Samsung intende bloccare le vendite dell‘iPhone 4S in Italia e in Francia. La notizia è apparsa sul sito ufficiale di Samsung, con una nota in cui l’azienda notifica di avere depositato in data odiena mozioni per ingiunzioni preliminari presso i tribunali di Milano e Parigi per chiedere il blocco dellavendita dell’iPhone 4S, che dovrebbe partire il 28 ottobre.

Alla base delle denunce di Samsung c’è “l’infrazione di brevetti relativi alla tecnologia delle telecomunicazioni wireless, in particolare in relazione allo standard WCDMA (Wideband Code Division Multiple Access) per telefoni cellulari 3G”.

Come spiegato da Samsung, si tratta di una tecnologia “essenziale per il funzionamento affidabile delle reti di telecomunicazione e dei dispositivi che ne fanno uso“. Secondo quanto riportato nelle denunce, Samsung reputa questa violazione troppo grave per passare inosservata e permettere ad Apple di vendere indisturbata il suo nuovo smartphone.

La battaglia contro Apple era stata ampiamente preannunciata nelle scorse settimane, quando esponenti della dirigenza di Samsung avevano dichiarato al quotidiano sudcoreano Maeil Business Newspaper che avrebbero preso le vie legali per fermare l’iPhone 5 (allora non si conosceva il nome del nuovo smartphone annunciato ieri sera) in Europa, oltre che in Sud Corea.

Anche il riferimento a brevetti sulle tecnologie wireless era già noto, ma non si entrava nel merito delle tecnologie coinvolte, forse proprio perché non si conoscevano le caratteristiche tecniche del nuovo melafonino.

Nella dichiarazione odierna si legge che “Apple ha continuato a violare i diritti di proprietà intellettuale e free ride” delle tecnologie Samsung, quindi ora è “necessario intraprendere azioni legali” per proteggere gli interessi aziendali.
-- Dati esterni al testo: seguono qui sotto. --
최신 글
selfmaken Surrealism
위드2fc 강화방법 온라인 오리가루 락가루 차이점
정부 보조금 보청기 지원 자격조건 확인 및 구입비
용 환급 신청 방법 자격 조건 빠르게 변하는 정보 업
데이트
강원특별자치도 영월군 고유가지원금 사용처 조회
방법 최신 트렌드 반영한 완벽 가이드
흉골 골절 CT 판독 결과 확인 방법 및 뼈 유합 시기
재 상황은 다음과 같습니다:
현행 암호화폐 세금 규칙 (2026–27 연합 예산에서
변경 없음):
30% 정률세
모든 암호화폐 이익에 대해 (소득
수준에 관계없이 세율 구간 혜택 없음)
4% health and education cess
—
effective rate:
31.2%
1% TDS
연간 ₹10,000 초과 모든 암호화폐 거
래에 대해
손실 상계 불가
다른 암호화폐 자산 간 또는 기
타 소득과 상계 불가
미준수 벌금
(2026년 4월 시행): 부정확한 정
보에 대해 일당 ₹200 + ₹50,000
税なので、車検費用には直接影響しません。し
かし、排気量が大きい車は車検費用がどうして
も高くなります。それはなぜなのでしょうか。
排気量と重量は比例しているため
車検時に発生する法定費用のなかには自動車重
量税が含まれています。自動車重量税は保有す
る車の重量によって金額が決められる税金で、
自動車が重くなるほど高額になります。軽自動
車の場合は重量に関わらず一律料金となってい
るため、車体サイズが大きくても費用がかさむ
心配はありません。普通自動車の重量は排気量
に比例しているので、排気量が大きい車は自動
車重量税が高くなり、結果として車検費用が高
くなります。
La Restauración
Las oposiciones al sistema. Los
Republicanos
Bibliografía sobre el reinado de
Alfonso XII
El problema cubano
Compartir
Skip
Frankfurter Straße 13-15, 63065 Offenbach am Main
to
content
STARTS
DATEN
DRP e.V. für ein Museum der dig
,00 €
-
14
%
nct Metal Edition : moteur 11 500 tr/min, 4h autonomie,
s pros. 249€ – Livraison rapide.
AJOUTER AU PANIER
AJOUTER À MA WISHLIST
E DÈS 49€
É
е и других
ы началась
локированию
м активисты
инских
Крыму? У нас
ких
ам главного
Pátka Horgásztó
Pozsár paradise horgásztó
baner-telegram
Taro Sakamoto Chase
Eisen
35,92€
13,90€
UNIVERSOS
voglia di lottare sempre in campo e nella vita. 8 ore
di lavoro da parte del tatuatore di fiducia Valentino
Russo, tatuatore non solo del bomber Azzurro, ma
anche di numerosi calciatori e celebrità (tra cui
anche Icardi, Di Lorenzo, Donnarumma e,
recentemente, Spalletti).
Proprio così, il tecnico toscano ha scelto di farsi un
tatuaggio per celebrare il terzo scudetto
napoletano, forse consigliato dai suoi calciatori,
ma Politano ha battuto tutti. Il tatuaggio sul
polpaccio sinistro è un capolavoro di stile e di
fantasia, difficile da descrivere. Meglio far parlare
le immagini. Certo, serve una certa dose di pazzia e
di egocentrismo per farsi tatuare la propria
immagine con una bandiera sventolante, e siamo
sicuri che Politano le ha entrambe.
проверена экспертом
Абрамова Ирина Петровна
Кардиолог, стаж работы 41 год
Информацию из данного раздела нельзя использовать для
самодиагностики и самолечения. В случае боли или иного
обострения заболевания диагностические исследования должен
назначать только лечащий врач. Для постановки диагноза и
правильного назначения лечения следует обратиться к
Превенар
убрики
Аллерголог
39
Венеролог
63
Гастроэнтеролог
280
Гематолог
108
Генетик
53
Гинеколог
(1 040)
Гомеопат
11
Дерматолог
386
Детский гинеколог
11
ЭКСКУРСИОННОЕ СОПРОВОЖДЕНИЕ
L’Italia e la Francia sono solo i primi due Paesi nella lista di Samsung, che sempre sul suo sito ha scritto che “prevede di depositare ulteriori ingiunzioni preliminari in altri Paesi”.

Prima Samsung deve verificare se la legislatura degli altri Paesi del Vecchio Continente le consente di procedere analogamente a quanto ha fatto per Italia e Francia, dove la legge consente di chiedere (ed eventualmente ottenere) al giudice il divieto di vendita di un prodotto prima che questo arrivi in commercio, come ha precisato il portavoce di Samsung James Chung all’agenzia Reuters.

Al momento non è possibile stabilire in modo obiettivo se quella di Samsung sia una rappresaglia contro l’ex cliente privilegiato che gli ha girato le spalle e che ha innescato almeno 20 processi sparsi per il mondo nel tentativo di bloccare il Galaxy Tab 10.1, oppure se davvero Apple abbia usato illegalmente le tecnologie della sudcoreana per far funzionare il suo iPhone 4S. La querelle legale fra le due aziende è ormai talmente agguerrita ed estesa che non ci sarebbe da stupirsi di nulla.